Zoll: Active share is a relatively new metric that has come on the scene, and it's basically used to measure how different an actively managed portfolio is from a benchmark. Investors who are paying a higher expense ratio for active management will want to make sure they are getting what they're paying for. However, the problem with the active share metric is, first of all, it's giving you a snapshot on a specific day of what the fund portfolio looks like.
It also is not necessarily predictive that just because the fund has a high active share, meaning it's very different from its benchmark, that it's necessarily going to outperform the benchmark. In fact, in some of the articles we've written for Five-Star Investor, we found that funds with lower active share in some cases outperform those with higher active share.
So yes, it can tell you how that portfolio looks, but it's not necessarily going to tell you that the fund is going perform well. Some other metrics, for example, in addition to active share, can give you more of a clear picture, like R-squared.
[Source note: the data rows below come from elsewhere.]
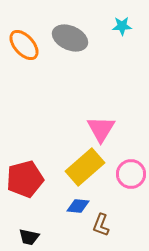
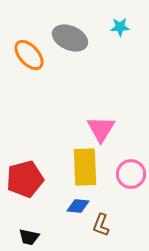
cyan star: moved 2 px left, 1 px down
orange ellipse: moved 5 px right, 10 px down
yellow rectangle: rotated 51 degrees counterclockwise
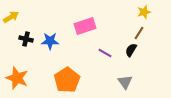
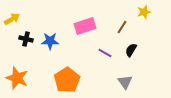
yellow arrow: moved 1 px right, 2 px down
brown line: moved 17 px left, 6 px up
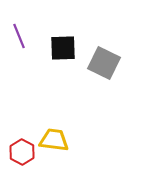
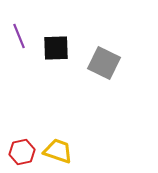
black square: moved 7 px left
yellow trapezoid: moved 4 px right, 11 px down; rotated 12 degrees clockwise
red hexagon: rotated 20 degrees clockwise
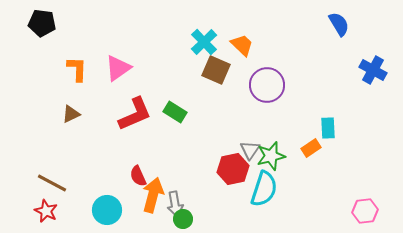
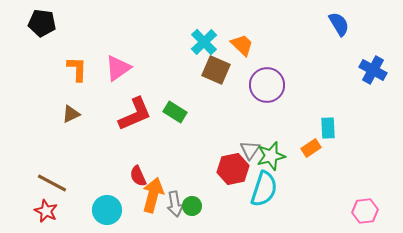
green circle: moved 9 px right, 13 px up
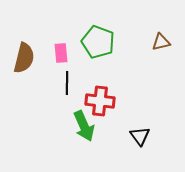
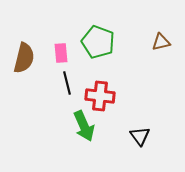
black line: rotated 15 degrees counterclockwise
red cross: moved 5 px up
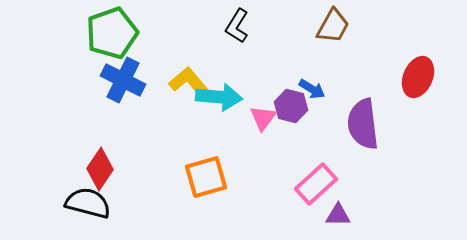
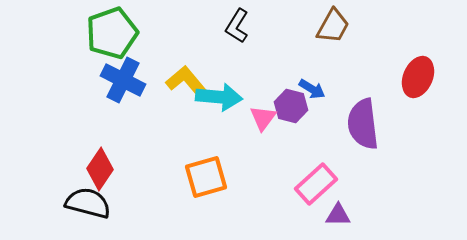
yellow L-shape: moved 3 px left, 1 px up
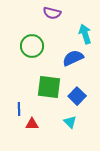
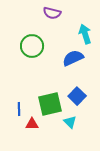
green square: moved 1 px right, 17 px down; rotated 20 degrees counterclockwise
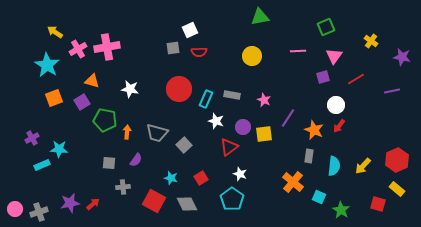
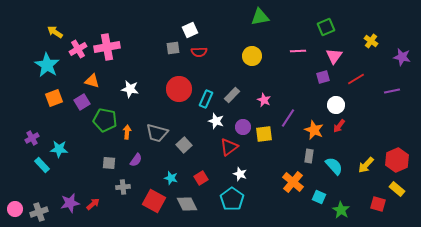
gray rectangle at (232, 95): rotated 56 degrees counterclockwise
cyan rectangle at (42, 165): rotated 70 degrees clockwise
cyan semicircle at (334, 166): rotated 48 degrees counterclockwise
yellow arrow at (363, 166): moved 3 px right, 1 px up
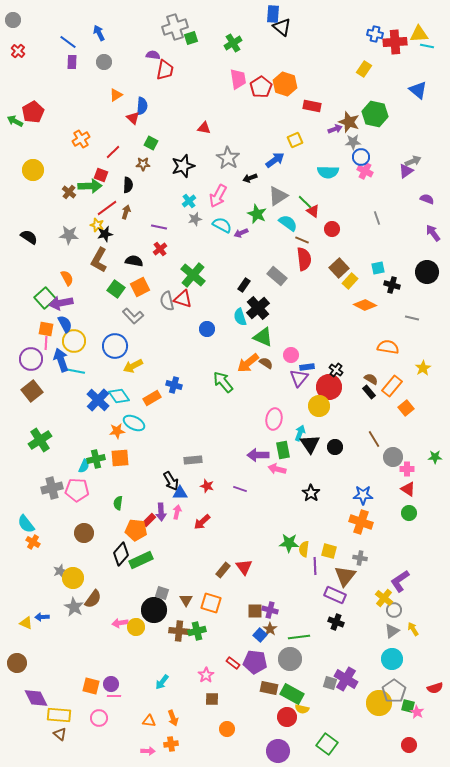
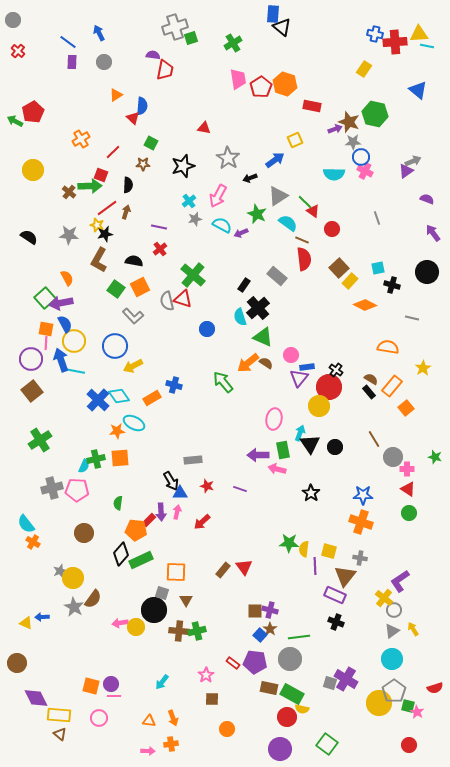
cyan semicircle at (328, 172): moved 6 px right, 2 px down
green star at (435, 457): rotated 16 degrees clockwise
orange square at (211, 603): moved 35 px left, 31 px up; rotated 15 degrees counterclockwise
purple circle at (278, 751): moved 2 px right, 2 px up
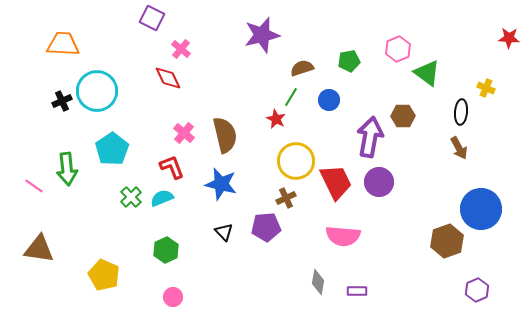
And even taking a glance at the portfolio of your fund and comparing it to the benchmark's portfolio in terms of sector allocation and other allocations can be useful, too.
Stipp: So you really need that additional context to understand how active share might be playing into the performance of this fund over time.
The last one, Adam, is a very well-known and very well used metric for a lot of reasons, especially for income investors, and that's yield. So, what's a good way and what's maybe the wrong way to use yield?
Zoll: Yield is an important one, obviously, because a lot of investors are looking for income from their investments for living expenses these days. On Morningstar.com, we have two different yield measures: There is TTM, which stands for "trailing 12-month" yield, and there is the SEC yield.
The trailing 12-month yield can be useful because it shows the yield that the fund has experienced in the past year. However, that can change; much of that yield may have come earlier in the year, or some of the holdings may have cut their dividends over time.
The SEC yield is the yield over the previous 30-day period, ending the month before that. By comparing the two yields together, you can get a sense if there is a trend, if the yield on the fund is increasing or decreasing, and the SEC yield in particular can give you a more recent view of what that yield is.
Stipp: Five good fund metrics that become great when you know how to use them, and you use them well. Thanks for joining me today, Adam.
Zoll: My pleasure.
Stipp: For Morningstar, I'm Jason Stipp. Thanks for watching.